According to police reports, officers also found a second shooting victim — a male juvenile — who was treated and later released from the hospital, and a female juvenile who sustained minor injuries from shrapnel. The suspect’s vehicle also struck two pedestrians, who were both taken to a local hospital and treated for minor injuries. No names or further details on a suspect have been released by police yet.

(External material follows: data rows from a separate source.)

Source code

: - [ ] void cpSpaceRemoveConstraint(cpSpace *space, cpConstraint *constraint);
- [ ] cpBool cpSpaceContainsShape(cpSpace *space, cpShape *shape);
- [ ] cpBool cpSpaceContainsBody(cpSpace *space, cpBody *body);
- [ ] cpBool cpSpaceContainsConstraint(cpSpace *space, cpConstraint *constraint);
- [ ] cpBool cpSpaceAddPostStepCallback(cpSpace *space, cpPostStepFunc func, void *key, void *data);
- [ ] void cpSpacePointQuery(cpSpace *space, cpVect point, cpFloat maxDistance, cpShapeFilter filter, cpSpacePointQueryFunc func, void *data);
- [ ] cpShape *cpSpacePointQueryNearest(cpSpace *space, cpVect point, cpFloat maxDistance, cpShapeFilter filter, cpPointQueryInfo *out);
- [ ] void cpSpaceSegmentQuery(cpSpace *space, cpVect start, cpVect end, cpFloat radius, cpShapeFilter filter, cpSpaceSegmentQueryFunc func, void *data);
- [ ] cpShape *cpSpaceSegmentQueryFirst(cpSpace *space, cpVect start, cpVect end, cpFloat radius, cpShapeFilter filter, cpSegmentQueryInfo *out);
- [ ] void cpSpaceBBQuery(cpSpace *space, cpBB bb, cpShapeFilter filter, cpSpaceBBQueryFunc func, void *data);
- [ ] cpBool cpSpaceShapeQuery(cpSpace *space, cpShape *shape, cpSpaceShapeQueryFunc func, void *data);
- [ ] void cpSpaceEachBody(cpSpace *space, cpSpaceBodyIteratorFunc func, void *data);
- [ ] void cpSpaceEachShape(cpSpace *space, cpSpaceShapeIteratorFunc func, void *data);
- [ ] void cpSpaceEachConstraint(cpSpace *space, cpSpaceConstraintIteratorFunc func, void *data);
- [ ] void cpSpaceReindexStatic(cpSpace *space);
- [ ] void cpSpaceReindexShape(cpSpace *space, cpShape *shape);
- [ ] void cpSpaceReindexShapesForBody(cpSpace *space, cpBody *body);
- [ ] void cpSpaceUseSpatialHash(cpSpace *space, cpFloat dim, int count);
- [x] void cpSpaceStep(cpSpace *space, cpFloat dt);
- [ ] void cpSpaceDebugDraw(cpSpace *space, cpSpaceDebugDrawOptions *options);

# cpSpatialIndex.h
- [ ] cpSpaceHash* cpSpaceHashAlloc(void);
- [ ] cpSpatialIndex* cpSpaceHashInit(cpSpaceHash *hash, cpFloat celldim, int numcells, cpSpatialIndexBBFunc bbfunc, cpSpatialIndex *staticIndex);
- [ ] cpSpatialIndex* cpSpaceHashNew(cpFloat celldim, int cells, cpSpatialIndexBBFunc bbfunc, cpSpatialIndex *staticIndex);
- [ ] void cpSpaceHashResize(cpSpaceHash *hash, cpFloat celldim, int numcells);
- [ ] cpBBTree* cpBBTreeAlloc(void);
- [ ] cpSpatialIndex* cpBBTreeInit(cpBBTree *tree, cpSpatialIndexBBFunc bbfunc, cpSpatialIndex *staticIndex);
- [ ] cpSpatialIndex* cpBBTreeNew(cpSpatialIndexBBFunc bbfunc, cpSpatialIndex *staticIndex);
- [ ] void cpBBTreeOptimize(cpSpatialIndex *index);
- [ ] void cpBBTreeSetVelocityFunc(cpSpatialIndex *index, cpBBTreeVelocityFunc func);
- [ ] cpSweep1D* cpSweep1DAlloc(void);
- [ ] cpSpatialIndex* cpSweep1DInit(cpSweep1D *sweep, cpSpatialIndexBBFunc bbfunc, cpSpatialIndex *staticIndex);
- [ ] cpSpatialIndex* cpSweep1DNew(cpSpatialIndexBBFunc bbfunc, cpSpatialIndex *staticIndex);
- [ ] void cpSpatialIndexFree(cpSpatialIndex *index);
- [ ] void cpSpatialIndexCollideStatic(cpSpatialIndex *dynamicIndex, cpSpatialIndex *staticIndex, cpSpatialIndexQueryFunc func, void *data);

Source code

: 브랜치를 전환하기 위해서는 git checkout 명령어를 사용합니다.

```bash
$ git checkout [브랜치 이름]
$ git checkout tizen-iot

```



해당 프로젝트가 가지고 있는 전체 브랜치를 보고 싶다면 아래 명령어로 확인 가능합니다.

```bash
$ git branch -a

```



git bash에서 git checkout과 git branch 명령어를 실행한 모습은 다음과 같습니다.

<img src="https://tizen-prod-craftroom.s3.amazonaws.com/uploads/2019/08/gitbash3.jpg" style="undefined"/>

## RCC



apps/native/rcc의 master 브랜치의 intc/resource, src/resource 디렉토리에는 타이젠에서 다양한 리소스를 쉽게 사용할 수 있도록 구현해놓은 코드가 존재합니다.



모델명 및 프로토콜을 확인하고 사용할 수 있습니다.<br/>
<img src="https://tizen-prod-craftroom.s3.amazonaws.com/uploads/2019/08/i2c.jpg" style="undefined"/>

Guilford County Schools released a statement on Monday evening, after the community meeting. The statement listed more than a dozen new tactics for a comprehensive school safety strategy that will now be implemented. That strategy includes: significantly expanding and restructuring the district’s school safety and emergency management office; upgrading more than 2,000 cameras with advanced technology; installing school bus cameras across the district; adding touchless security scanners at all of the comprehensive middle and high schools; employing safe entry points at athletic events; implementing a clear bag policy at athletic events; partnering and training with local law enforcement, Emergency Medical Services, Emergency Management and fire department officials; installing anonymous reporting capabilities on all district devices in grades three and up; adding mental health supports for students and staff; engaging students in leadership about this important issue; revising the district’s code of conduct; providing staffing incentives for athletic events; and implementing anti-bullying training and reporting procedures for staff.

Dudley students will continue to have access to mental health and counseling services throughout the week, according to school officials.

The Dudley High School Homecoming football game will take place Saturday, Oct. 5 at noon. Homecoming activities will take place the week of Oct. 16.